Schiedsgutachten

Ein Schiedsgutachten ist ein Instrument zur außergerichtlichen Streitbeilegung, das auch und insbesondere im Baurecht Anwendung findet. Es dient dazu, technische oder fachliche Fragen durch einen neutralen Sachverständigen klären zu lassen. Die Parteien eines Bauvertrags einigen sich darauf, die Entscheidung über eine strittige Angelegenheit nach einem Schiedsgutachten verbindlich anzuerkennen. Dies ist vor allem bei Meinungsverschiedenheiten über Qualitätsstandards, Mängel oder die Ausführung von Bauleistungen der Fall, wenn ein Rechtsstreit vermieden werden soll.

Die rechtliche Grundlage für das Schiedsgutachten findet sich in den §§ 317 bis 319 des Bürgerlichen Gesetzbuches (BGB). Diese Regelungen betreffen die Bestimmung der Leistung durch Dritte und sind auf das Schiedsgutachten anwendbar. Die Parteien vereinbaren vertraglich, dass eine bestimmte Streitfrage durch einen Sachverständigen geklärt wird und wählen gemeinsam einen oder mehrere unabhängige Sachverständige mit entsprechender Fachkompetenz. Der Sachverständige prüft die Streitfrage und erstellt ein Gutachten. Dabei können Begehungen, Untersuchungen und die Einholung weiterer Expertisen notwendig sein. Das Gutachten ist für die Parteien verbindlich, es sei denn, es stellt sich als offensichtlich unrichtig heraus oder es wurden wesentliche Verfahrensvorschriften verletzt.

Im Baurecht wird das Schiedsgutachten häufig in Situationen wie Qualitätsstreitigkeiten, Mängelbewertungen und Nachtragsforderungen eingesetzt. Bei Differenzen über die Ausführung und Qualität von Bauleistungen, zur Klärung, ob und in welchem Umfang Mängel an einem Bauwerk bestehen oder bei Unstimmigkeiten über die Berechtigung und Höhe von Nachtragsforderungen, kann ein Schiedsgutachten entscheidend sein.

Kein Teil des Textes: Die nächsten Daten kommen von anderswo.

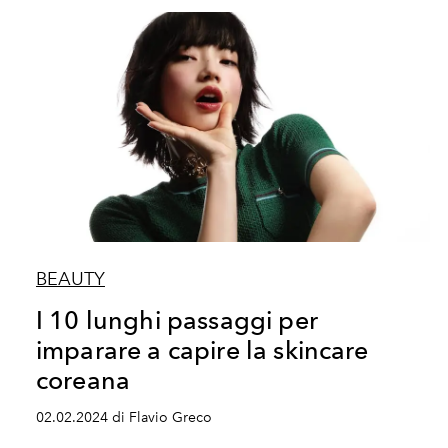
BEAUTY
I 10 lunghi passaggi per
imparare a capire la skincare
coreana
02.02.2024 di Flavio Greco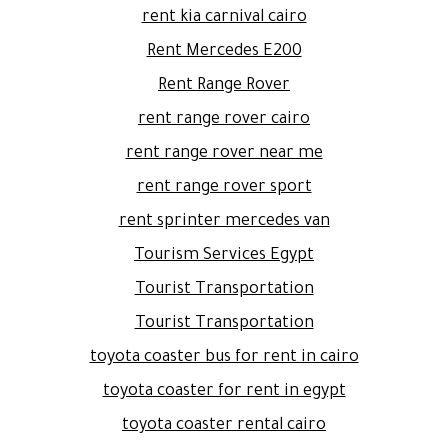
rent kia carnival cairo
Rent Mercedes E200
Rent Range Rover
rent range rover cairo
rent range rover near me
rent range rover sport
rent sprinter mercedes van
Tourism Services Egypt
Tourist Transportation
Tourist Transportation
toyota coaster bus for rent in cairo
toyota coaster for rent in egypt
toyota coaster rental cairo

Es bietet mehrere Vorteile, durch ein Schiedsgutachten ein gerichtliches Verfahren zu umgehen. Es ermöglicht schnellere Verfahren als Gerichtsprozesse, senkt die Verfahrenskosten und Entscheidungen werden von sachkundigen Experten getroffen, was zu einer verbindlichen Klärung der Streitfrage führt. Es gibt jedoch auch Nachteile. Die Bindung an das Gutachten bleibt bestehen, selbst wenn es unter Umständen unrichtig ist, und die Kosten des Sachverständigen müssen von den Parteien getragen werden. Außerdem hängt die Qualität des Gutachtens maßgeblich von der Fachkenntnis und Unparteilichkeit des Sachverständigen ab.

Schiedsgutachten: Alternative zum Schiedsgericht

Das Schiedsgutachten und das Schiedsgericht unterscheiden sich, obwohl beide der außergerichtlichen Streitbeilegung dienen. Das Schiedsgutachten klärt technische oder fachliche Fragen, während ein Schiedsgericht rechtliche Streitigkeiten entscheidet. Ein Schiedsgutachten wird von einem Sachverständigen erstellt, während ein Schiedsverfahren formeller ist und von Schiedsrichtern ähnlich einem Gerichtsprozess durchgeführt wird. Ein Schiedsspruch kann nur unter engen Voraussetzungen angefochten werden, ein Schiedsgutachten hingegen bei offensichtlicher Unrichtigkeit oder Verfahrensfehlern. Die Beziehung zum Schiedsgericht zeigt, dass es sich hierbei um unterschiedliche, aber ergänzende Instrumente der außergerichtlichen Streitbeilegung handelt.